[tied] Re: Creole Romance? [was: Thracian , summing up]

From: tgpedersen
Message: 23931
Date: 2003-06-27

>
> > As time goes, creoles are superseded by still more credible
> > imitations of the donor.
>
> Who says so?

Watch your TV. Creoles are being replaced with 'proper' English or
French.


>
> > "The opposite view" of those who disagreed with me was
> >
> > 1) There is no variation by region in the type of vulgar Latin
that
> > is found in the Roman provinces.
>
> Up to some historical moment. When central power collapsed, several
> different convergence areas arose naturally.
Much earlier than the Strasbourg oaths.


> > 2) We can follow step by step the progression from Latin to the
> > modern Romance languages.
> >
> > I find it difficult to reconcile the two statements.
>
> So you find difficult to accept that people speaking initially
> the same language can split into several different populations,
> ending up by speaking different tongues?!

No, I find it difficult to reconcile it with the traditional view of
the Latin to Romance transition as a smooth continuous process.


> > Any encyclopedia article on a Romance language will tell you:
> > "the first text in Romance language X is ... in the year ...".
> > It seems to me there is assumed to be a break here.
>
> There is really a break, but not in the language which evolves
> continuously. The break is in attestation and recognizing the
> evolution has gone far enough.
>
In other words, we can't follow in detail the development in stages
from Latin to the Romance language, but we strongly believe that's
what happened.


> > To give an example: French is supposed to have begun with the
> > Strasbourg oaths.
>
> No. Strasbourg Oaths mark the first clear Romance text, recognized
> as such (in opposition with Latin). French starts conventionally
> with Strasbourg Oaths, but the day before Ludwig pronouncing the
> canonical text "Pro Deo amur [...]", people in Gaul were still
> speaking the same vernacular.
>
If people in Gaul were all speaking the same vernacular, why the anti-
patois excesses of the Revolutionary French government? And the
Strasbourg oath don't passively register or 'mark' anything, they
were created by a political act; a Latin oath alone would not have
been secular enough, a German one alone would not have assured the
loyalty of the nobility of the French-speaking nobility, therefore:
parallel texts in German and whatever good people spoke in a suitable
western region of the realm.


> > It is interesting to learn from one of the latest postings that
> > Charlemagne insisted on a "correct" pronunciation of Latin.
>
> No, this is a different story. I think you should read first that
> chapter from Dag Norberg's book reccomended by Piotr some time ago,
> which is called "A brief history of Medieval Latin". You find the
> pdf in the "Files" section of cybalist.
>
But I was not interested in Medieval Latin in isolation, but in how a
gap appeared between Medieval Latin and Old French.

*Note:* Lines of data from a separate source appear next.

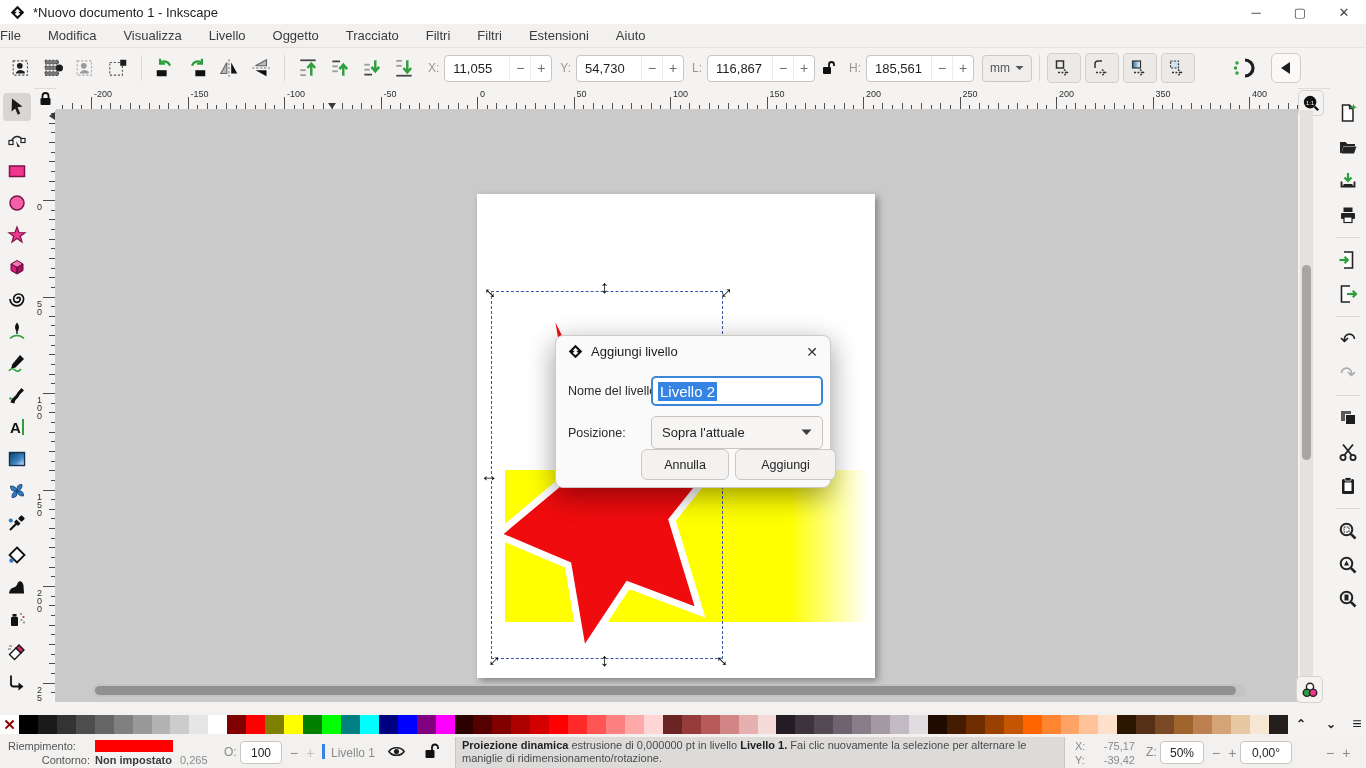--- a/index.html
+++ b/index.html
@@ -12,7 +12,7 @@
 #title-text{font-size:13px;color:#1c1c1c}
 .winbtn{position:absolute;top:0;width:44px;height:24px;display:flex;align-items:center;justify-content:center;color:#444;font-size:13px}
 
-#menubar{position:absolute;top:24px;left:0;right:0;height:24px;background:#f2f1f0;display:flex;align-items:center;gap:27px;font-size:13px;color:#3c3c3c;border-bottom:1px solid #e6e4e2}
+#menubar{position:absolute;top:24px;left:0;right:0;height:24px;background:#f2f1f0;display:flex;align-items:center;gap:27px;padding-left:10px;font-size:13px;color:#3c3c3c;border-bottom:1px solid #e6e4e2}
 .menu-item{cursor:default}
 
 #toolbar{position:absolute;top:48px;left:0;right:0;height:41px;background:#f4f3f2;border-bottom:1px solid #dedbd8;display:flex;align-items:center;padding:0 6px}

> > This looks like going half the way down the path of creoles,
>
> Looks like but it isn't. For the very same diachronical reasons.
>
> > but why don't we have a word for that phenomenon?
>
> We do have. "Continuous evolution" fits well.
>
It doesn't fit what I describe.


> > As for the fact that no pidgin or creole Latin has been found:
what
> > about those semi-intelligible inscriptions that make experts give
> > up?
>
> What are you talking about? Graffiti?! Just look on your walls
> and try to understand what's written there.
>

That'll be difficult. Most of them are in languages I don't speak.